L’1% più ricco del pianeta detiene più del 50% delle ricchezze mondiali e si concentra proprio nei due continenti sunnominati. Questa minoranza di super ricchi ha la tendenza a non reinvestire i propri utili in nuovi posti di lavoro ma a detenere gran parte dei propri beni in forma finanziaria. Dei 258 milioni di migranti internazionali registrati nel 2017, inoltre, solo il 4% (11 milioni di persone) vivevano in Paesi a basso reddito, soprattutto africani (dove la fascia delle persone con più di 60 anni corrisponde al 5% della popolazione contro il 25% di europei). Di questi, in Europa ha cercato fortuna solo il 12%, un solo punto percentuale in più che nel 1970. L’Europa è il continente più ricco e sicuro del mondo, e i cittadini europei hanno dei privilegi che in altre parti del mondo si sognano. Se sei italiano, per esempio, puoi entrare liberamente in 174 Paesi, se sei nato in Zambia in 63, se in Afghanistan 24. Si tratta della cosiddetta ‘lotteria della nascita’, che rendendo di fatto “illegali” i lavoratori non qualificati porta a etichettare come “vagabondi” tanti migranti economici. Sono merce da recuperare nelle aree più derelitte del pianeta, cui imporre il dazio del trasporto prima di venderla come manodopera (semi)schiavile nei campi di pomodori in Puglia o negli stabilimenti tessili al servizio dei grandi marchi della mode in Toscana.

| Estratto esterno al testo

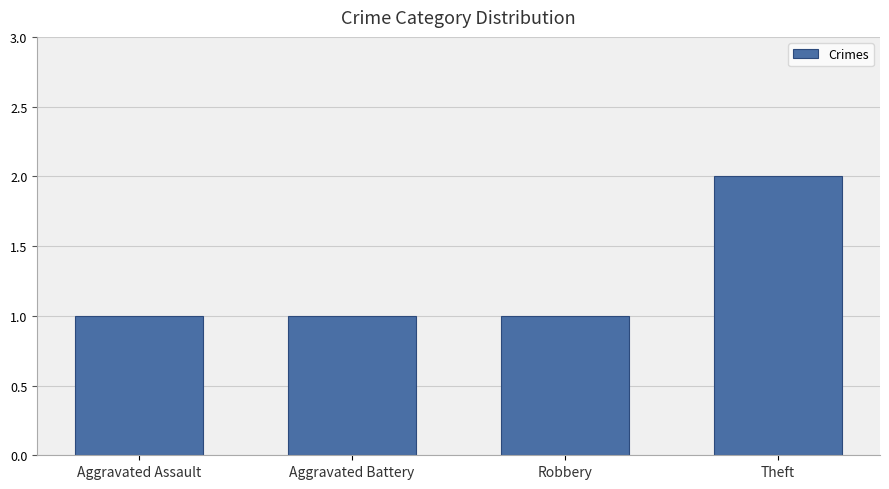

Reading right to left, transcribe all the data shown in this chart.

2	1	1	1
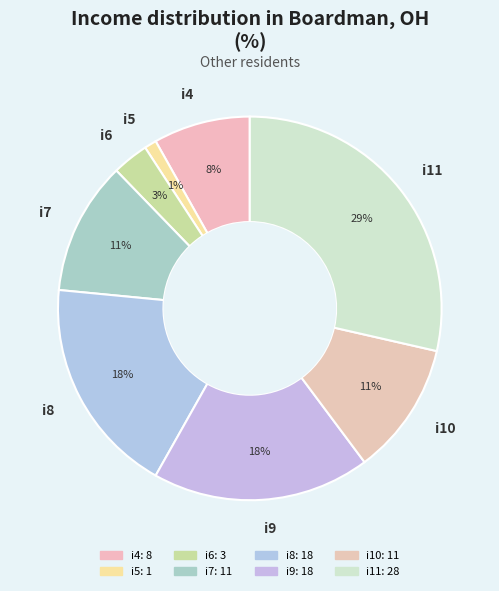

Is i4 the majority of the pie?

No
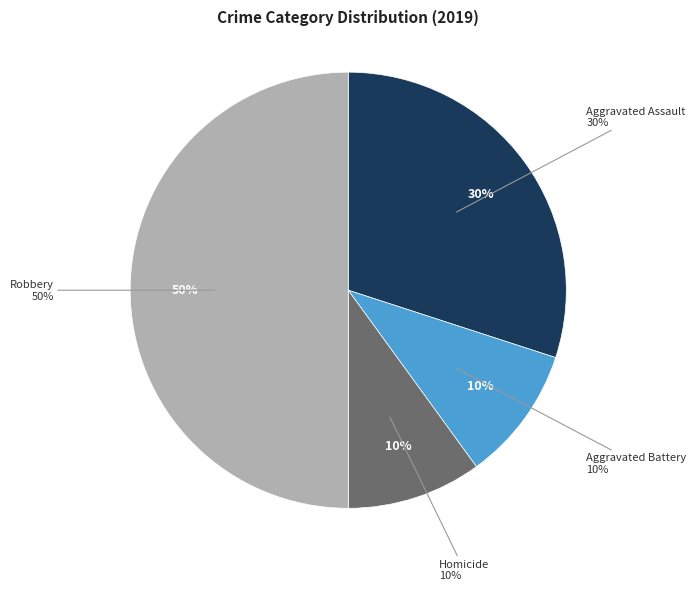

To the nearest percent, what is the difference between the Aggravated Battery and Robbery slice percentages?

40%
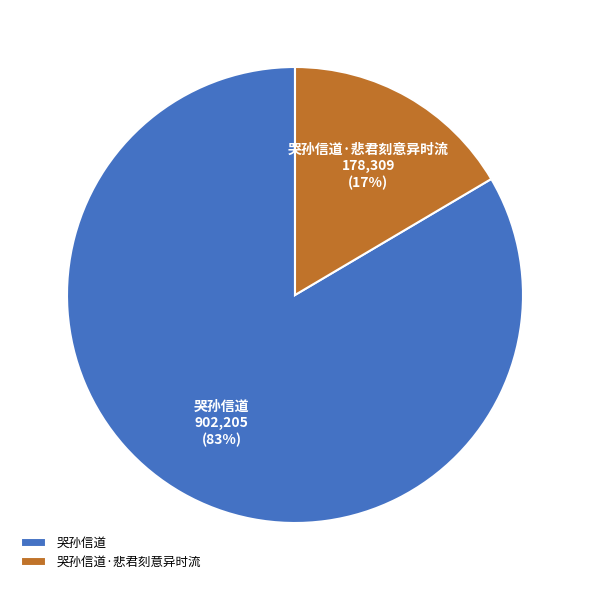

Rank the categories by value from highest to lowest.

哭孙信道, 哭孙信道·悲君刻意异时流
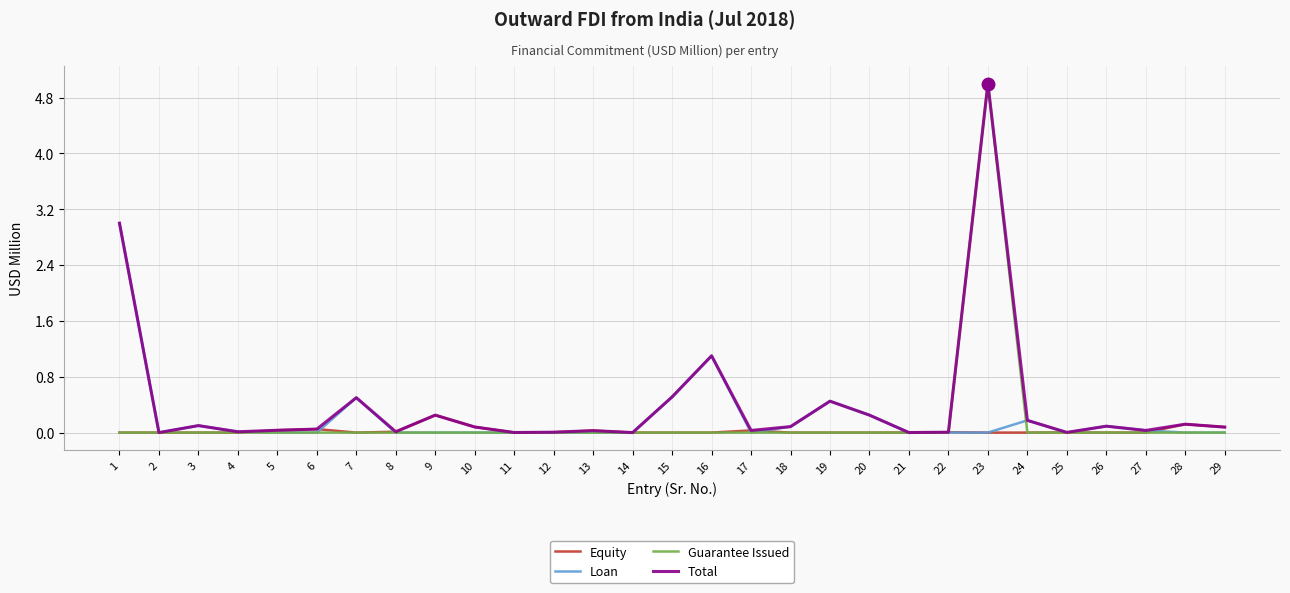

Which label corresponds to the largest value in the chart?

23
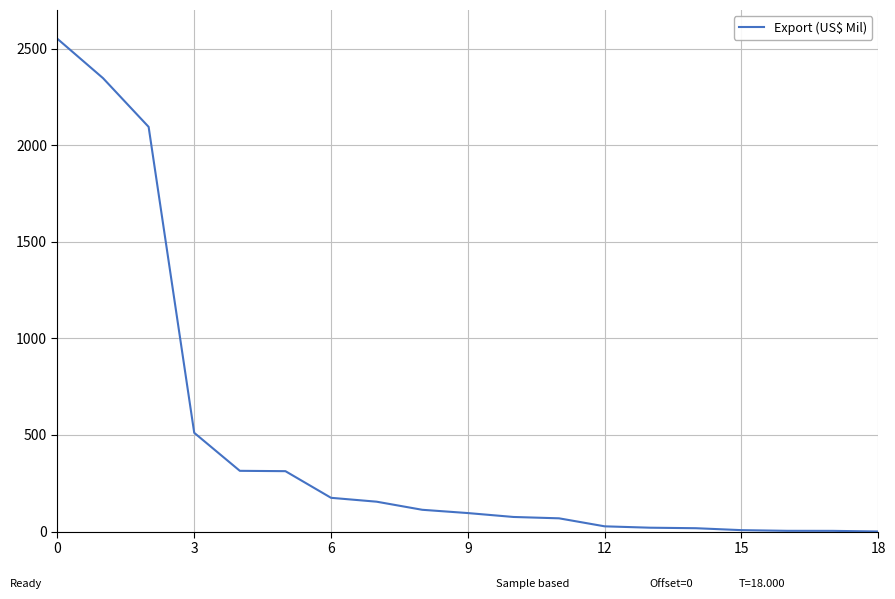

What is the smallest value displayed?

0.5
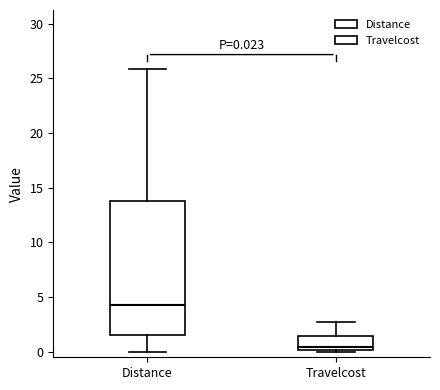

Comparing the boxes themselves (not the whiskers), which one is the tallest?

Distance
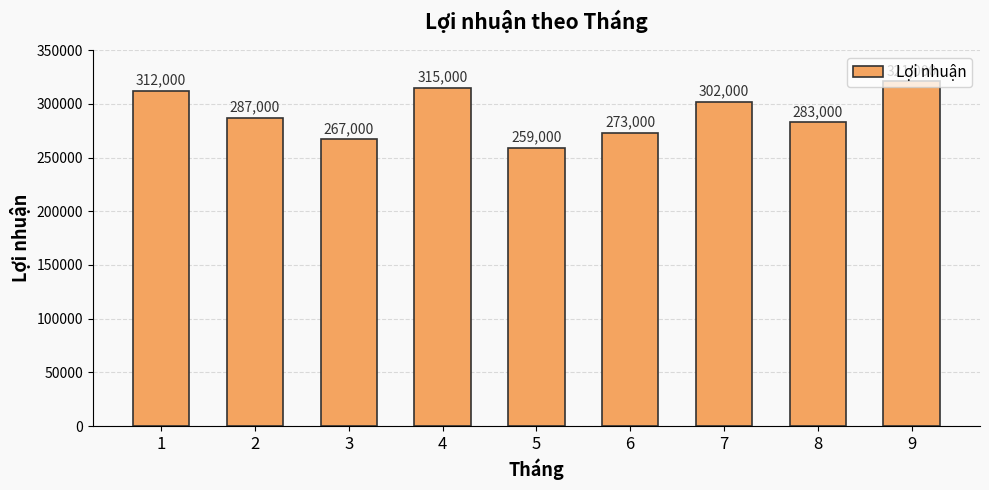

Count the number of categories in the chart.

9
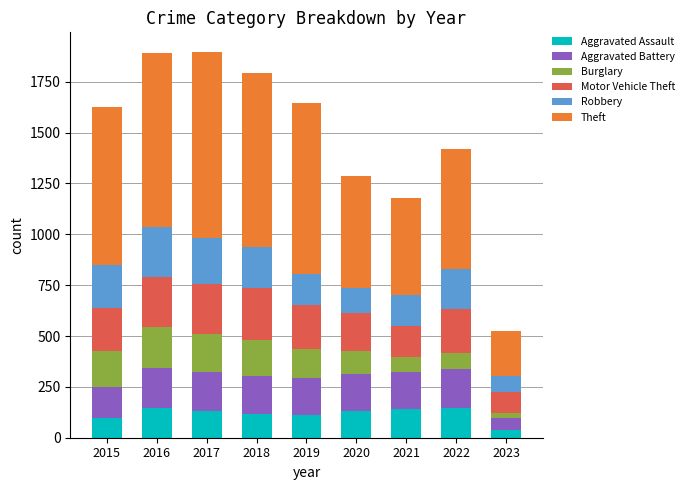

What are all the series names shown in the legend?

Aggravated Assault, Aggravated Battery, Burglary, Motor Vehicle Theft, Robbery, Theft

Eppure i leader carismatici, che stanno prendendo il posto dei tradizionali partiti di massa, la raccontano in modo diverso, mistificando i dati reali mentre grazie ai mezzi di ‘pseudocomunicazione’ di massa e ai social network catechizzano con la propaganda il presunto ‘popolo’ di cui si eleggono portavoce. Negli ultimi decenni, a partire dal 1989 ‒ anno simbolo del fallimento dei sistemi comunisti a guida sovietica ‒ si è affermato un “progetto neoliberale di riorganizzazione del capitalismo a tutto vantaggio delle élite economiche”. Tale progetto, che Armao definisce ‘totalitarismo neoliberale’ delle potenze egemoni, sceglie l’economia ombra, laddove la trasparenza dei flussi finanziari, l’abolizione del segreto bancario, una normativa dei prelievi fiscali condivisa a livello internazionale che risolvesse il problema della concorrenza tra Paesi segnerebbero il trionfo della democrazia. In tempi di globalizzazione, al contrario, la promozione del concetto  di élite porta alla delegittimazione dell’idea stessa di eguaglianza tra gli individui e del fatto che a essa corrisponda l’attribuzione di reali privilegi. Invece di alimentare nei propri cittadini il senso dell’identità sociale democratica, i leader carismatici dell’Occidente fanno riferimento a una comunità indefinita (il ‘popolo’) che permette a chiunque di sentirsene parte, si propongono come veri interpreti della loro volontà e teorizzano la superiorità di una comunità di esseri sociali limitati e illetterati: “pensare di bloccare i migranti costruendo muri, di perseguire lo sviluppo alimentando le diseguaglianza, di accrescere la sicurezza vendendo armi costituiscono oggi altrettanti comportamenti politici ad alto rischio” (Armao, p. 158).